This thread has been locked.

If you have a related question, please click the "Ask a related question" button in the top right corner. The newly created question will be automatically linked to this question.

problem with double memory access

I need to create a function. Input arguments of the function are Image and mask. The Function must copy to the output only unmasked pixels. Something like this:

for(i=0;i<1024;i++)          if(mask[i])*ouput++=input[i]

The bottle neck of this function is a memory access.

I have optimized this function:

 

void copy_image(

unsigned short *restrict input_image,

unsigned short *restrict ouput_image1,

unsigned short *restrict ouput_image2,

unsigned short *restrict _input_map)

{

       int i,j;

       double pix1234,pix5678;

      

       unsigned short pixel1,pixel2,pixel3,pixel4,pixel5,pixel6,pixel7,pixel8;

 

        

       const double *restrict part1 = (const double*)&input_image[0];

    const double *restrict part2  = (const double *)&input_image[1024];

       unsigned                   short map;

      

        _nassert(((unsigned)input_image)     % 8 == 0);

        _nassert(((unsigned)part1)        % 8 == 0);

        _nassert(((unsigned)part2)         % 8 == 0);

        _nassert(((unsigned)ouput_image1)    % 8 == 0);

        _nassert(((unsigned)ouput_image2)    % 8 == 0);

 

             for(i = 0; i < 1024; i += 1)

             {

             map=*_input_map++;

            

             pix1234= _amemd8_const((void *)&(part1[i]));

                 pixel1 = ((_extu(_hi(pix1234), 0, 16)) );

               pixel2 = ((_extu(_hi(pix1234), 16,16)) );

               pixel3 = ((_extu(_lo(pix1234), 0, 16)) );

               pixel4 = ((_extu(_lo(pix1234), 16,16)) );

                               

                    if((map & 0x1)==0)  *ouput_image1++=pixel1;

                    if((map & 0x2 )==0) *ouput_image2++=pixel2;

                    if((map & 0x4)==0)  *ouput_image1++=pixel3;

                    if((map & 0x8)==0)  *ouput_image2++=pixel4;

            

      

             pix5678=_amemd8_const((void *)&(part2[i]));

              pixel5 = ((_extu(_hi(pix5678), 0, 16)) );

               pixel6 = ((_extu(_hi(pix5678), 16,16)) ); /

               pixel7 = ((_extu(_lo(pix5678), 0, 16)) );

               pixel8 = ((_extu(_lo(pix5678), 16,16)) );

                               

                    if((map & 16)==0    )  *ouput_image1++=pixel5;

                    if((map & 32)==0    )  *ouput_image2++=pixel6;

                    if((map & 64)==0    )  *ouput_image1++=pixel7;

                    if((map & 128)==0   )         *ouput_image2++=pixel8;

                   

             }

}

 

In the file of analysis (*.asm) is written that for each pixel processor will spend five cycles.

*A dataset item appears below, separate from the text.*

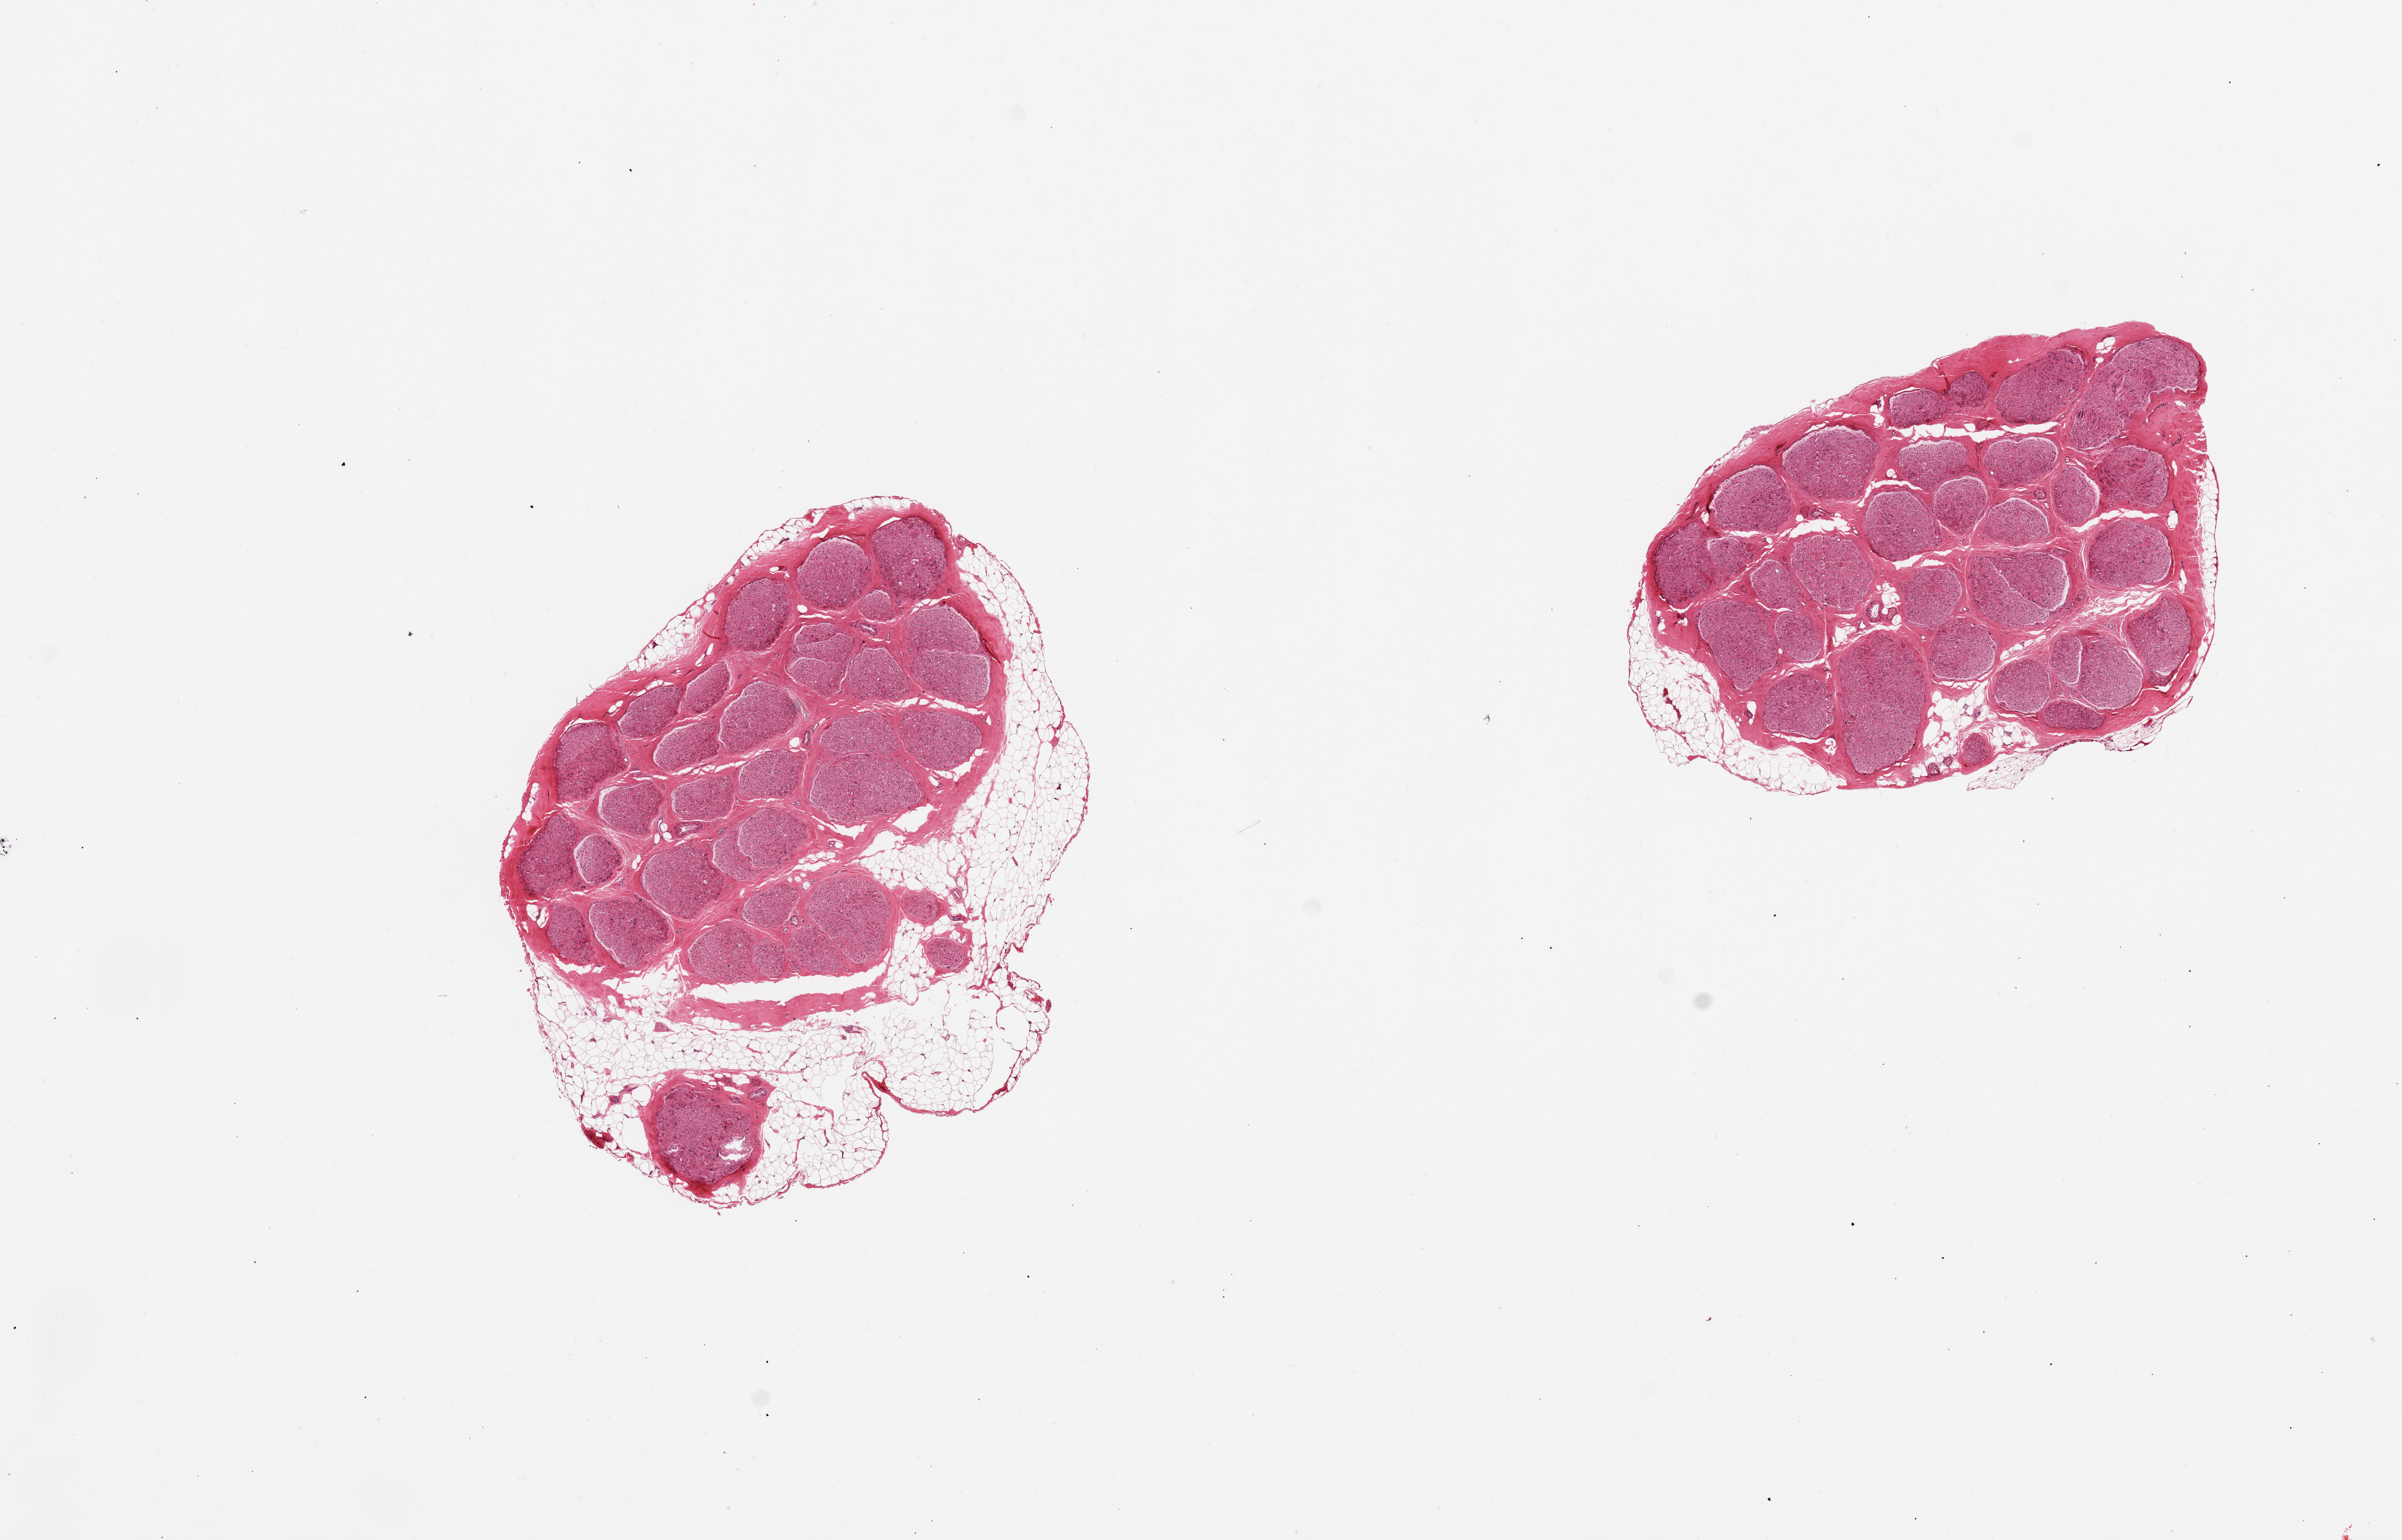
Whole-slide image, H&E stain, shown as a low-resolution overview of the whole scanned area (about 14.8 x 9.5 mm, from a 20x scan), PAXgene-fixed paraffin-embedded (PFPE) section, sampled site (target tissue): tibial nerve, tissue donor sample.
Pathologist's review note for this sample: 2 pieces; up to 1mm external fat on 1 piece comprising 40% of area.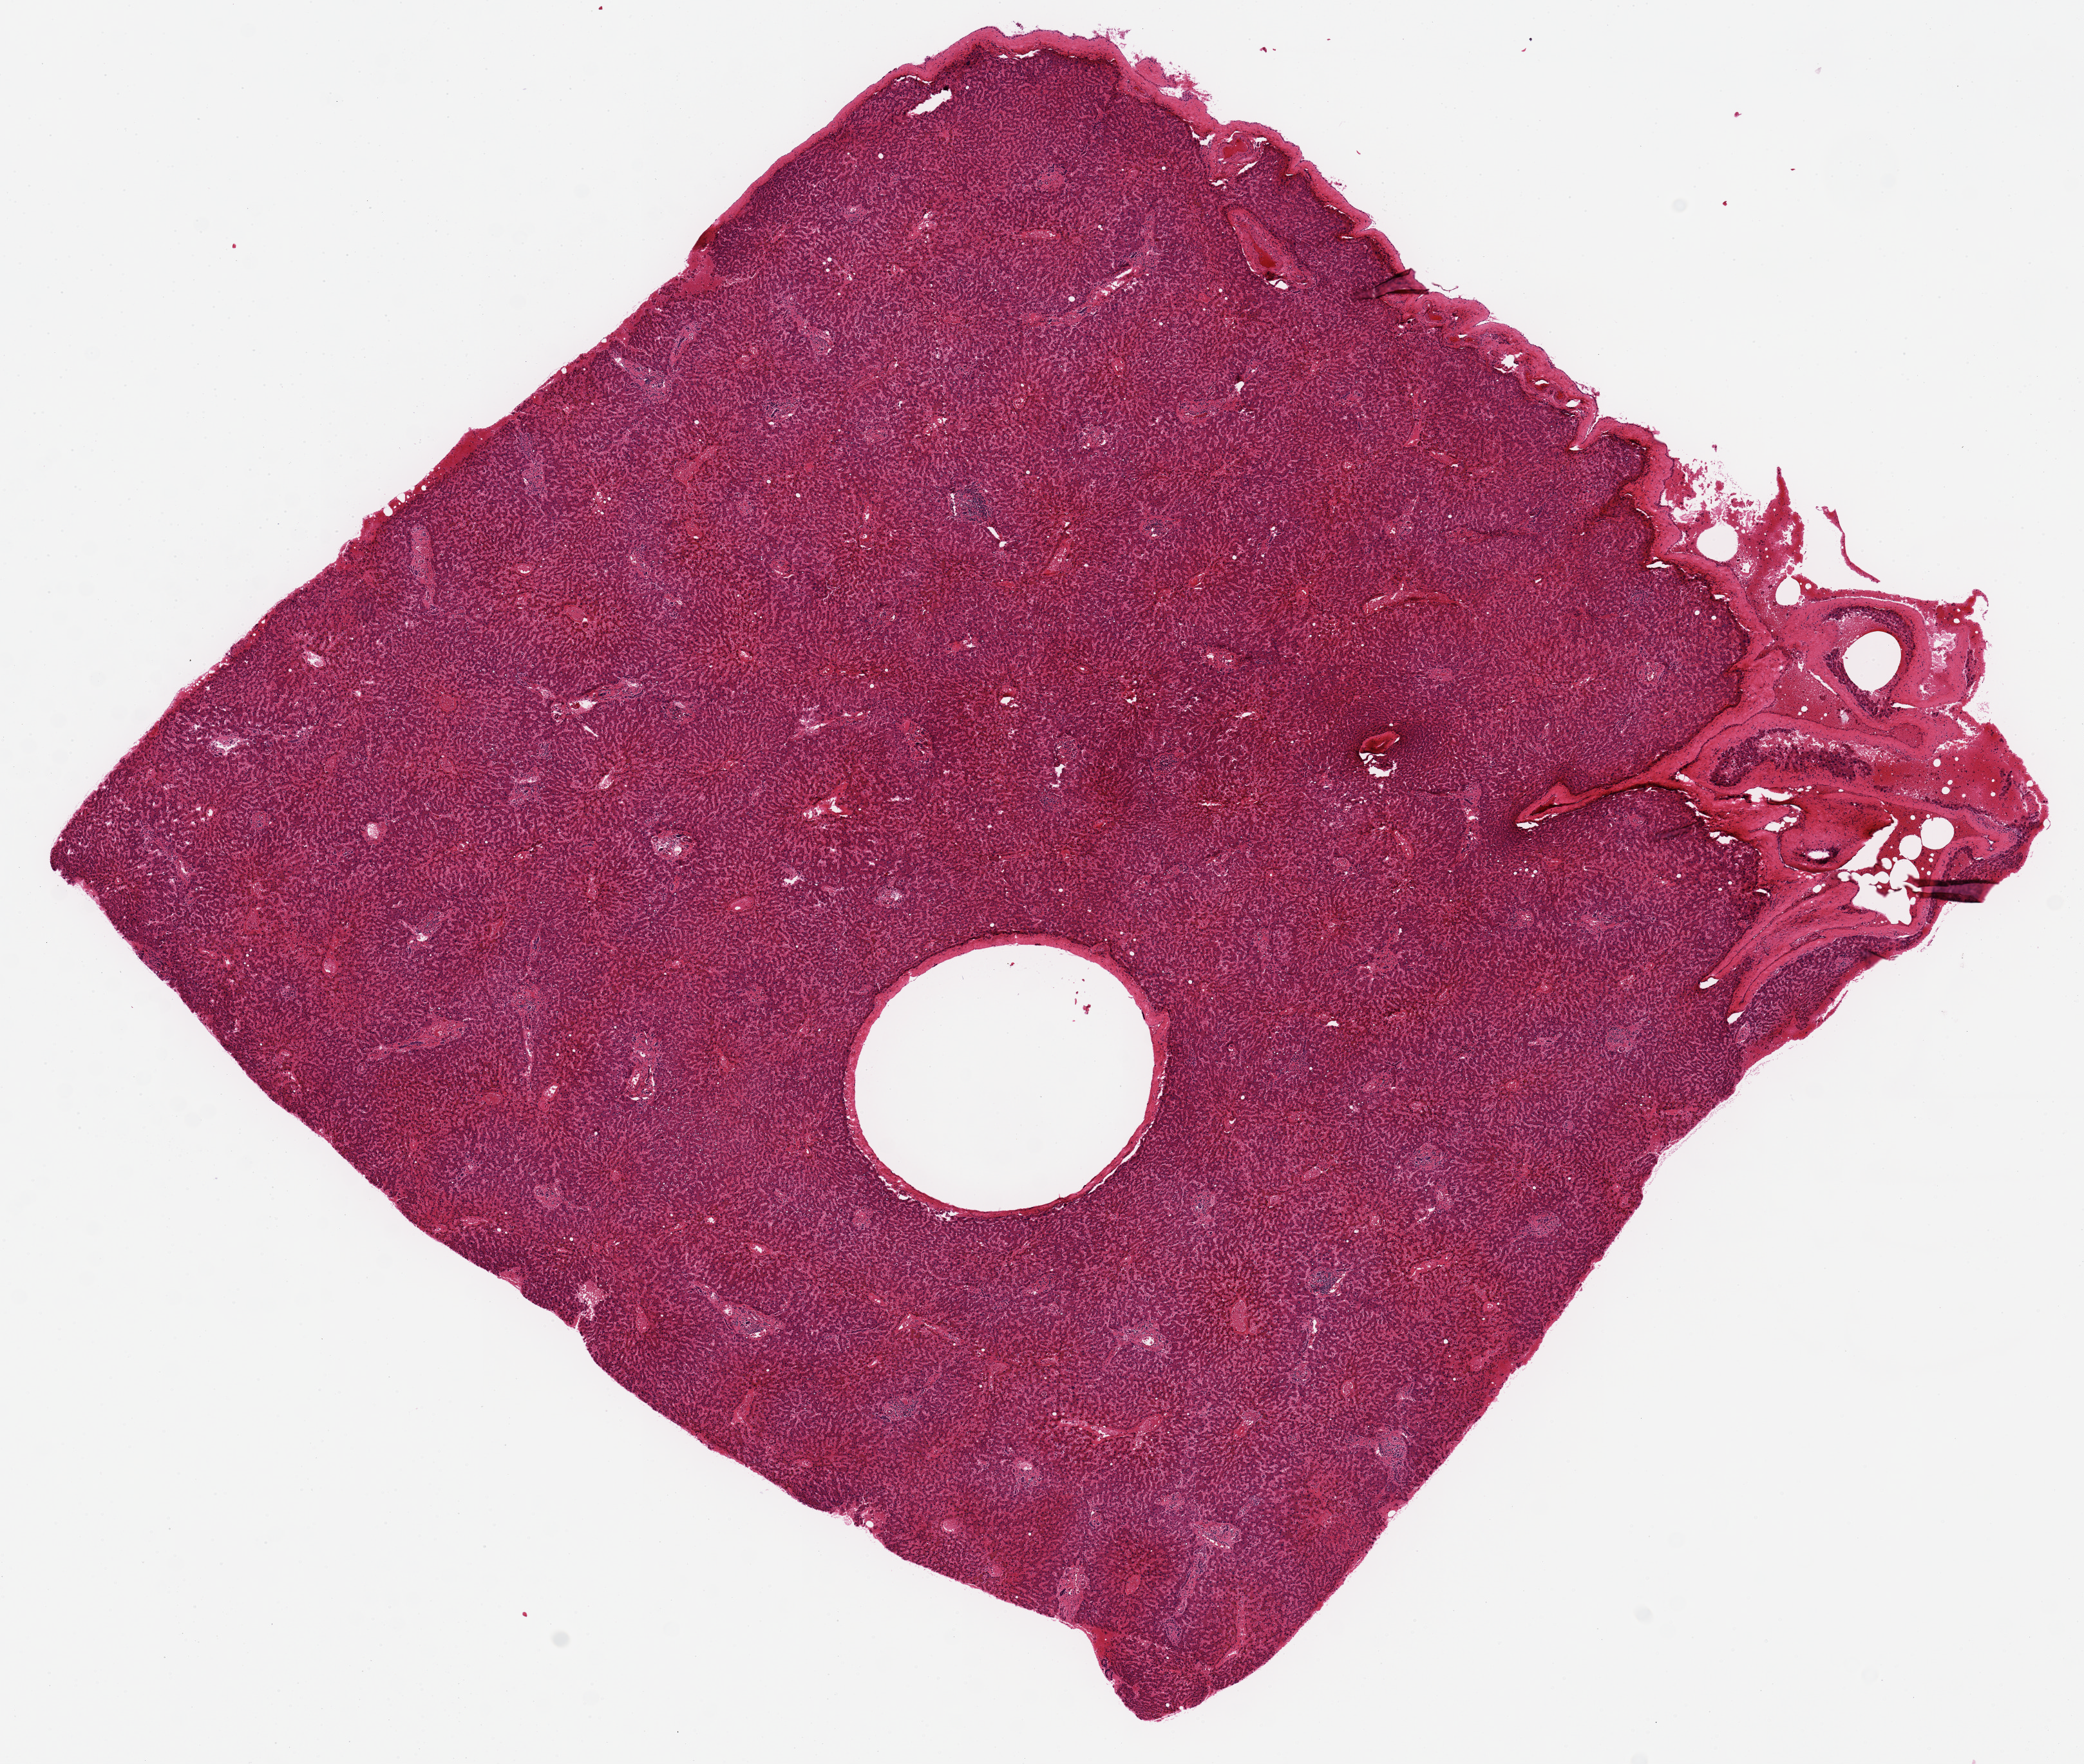
H&E whole-slide image, a low-resolution overview of the entire scanned area, about 12.8 x 10.8 mm, PAXgene-fixed, paraffin-embedded tissue, section of liver (target tissue), donor tissue sample.
Reviewer comment on this tissue sample: mild congestion.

But when I do a profiling I see that my function was done for 21700 cycles. 6*1024 – expected and 15000 - “L1D.Stall.write_buf_full”.

 

Then I have modified this code and deleted the second output buffer :

                               

                    if((map & 0x1)==0)  *ouput_image1++=pixel1;

                    if((map & 0x2 )==0) *ouput_image1++=pixel2;

                    if((map & 0x4)==0)  *ouput_image1++=pixel3;

                    if((map & 0x8)==0)  *ouput_image1++=pixel4;

            

 

                    if((map & 16)==0    )  *ouput_image1++=pixel5;

                    if((map & 32)==0    )  *ouput_image1++=pixel6;

                    if((map & 64)==0    )  *ouput_image1++=pixel7;

                    if((map & 128)==0   )         *ouput_image1++=pixel8;

 

Now there are 8 cycles per pixel and no any double writing to memory.  But number of writing bytes is the same.  So now I expect 8*1024 + 15000 cycles(L1D.Stall.write_buf_full).

But when I do a profiling I see that function was done for 8*1024 cycles. And I don’t understand why ???? Can’ you help me? How can I use double access without a huge memory writing buffer stall?

I can do a prefetch but it will be a waste of memory because I don’t know how many pixels will be masked.